For large public servers with 100+ concurrent players, 32 cores or more are generally needed to maintain stable performance and tick rates.
It’s not just core count – single thread performance and clock speeds still matter. Faster individual cores will provide better performance at the same core counts.
Don’t just look at CPU load. Measure tick rates and lag at peak play times to determine if more cores are needed.
Cloud Hosting Options
For best performance, dedicated physical machines or cloud computing instances optimized for high CPU core counts are ideal Minecraft server hosting options.
Cloud platforms like CloudPap, Amazon EC2, Google Cloud, Microsoft Azure, and more offer high core count virtual machines tuned for CPU intensive applications.
For example, an m5.24xlarge EC2 instance provides 96 vCPUs on Amazon’s infrastructure.
This can comfortably handle over 100 Minecraft players.

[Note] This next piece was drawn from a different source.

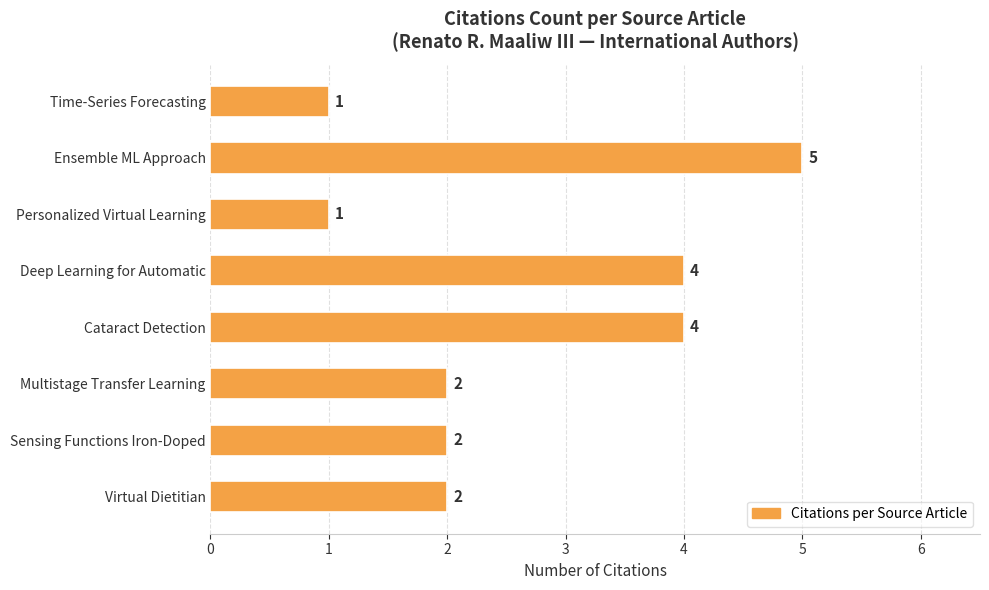

Are the bars grouped side by side (vs. stacked)?

No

Bare metal dedicated servers from providers like OVH, Hetzner, etc. are also excellent options.
No virtualization overhead and full control of the hardware.
Shared web hosting is typically not sufficient. The noisy neighbor effect of other sites negatively impacts performance.
For most small to medium servers, basic cloud VMs or dedicated machines with sufficient cores are cost effective.
Large 200+ player servers may need clustered setups across multiple machines to scale.
Final Thoughts
The complex nature of Minecraft’s real-time procedurally generated world and the need to simulate detailed mechanics for potentially hundreds of players inevitably leads to heavy CPU and resource requirements for servers.
There is no easy way around the computational demands of tracking so many entities and gameplay systems in parallel.
The game mechanics intrinsically require substantial processing power.
Through careful software optimization, wise configuration tuning, sufficient server horsepower, and limiting unnecessary plugins, it is possible to efficiently run Minecraft servers for playable experiences.
But scale will always impose fundamental hardware limits.
Finding the right balance through performance benchmarking, stress testing, and monitoring is key to maintaining a high performing Minecraft server that players will enjoy.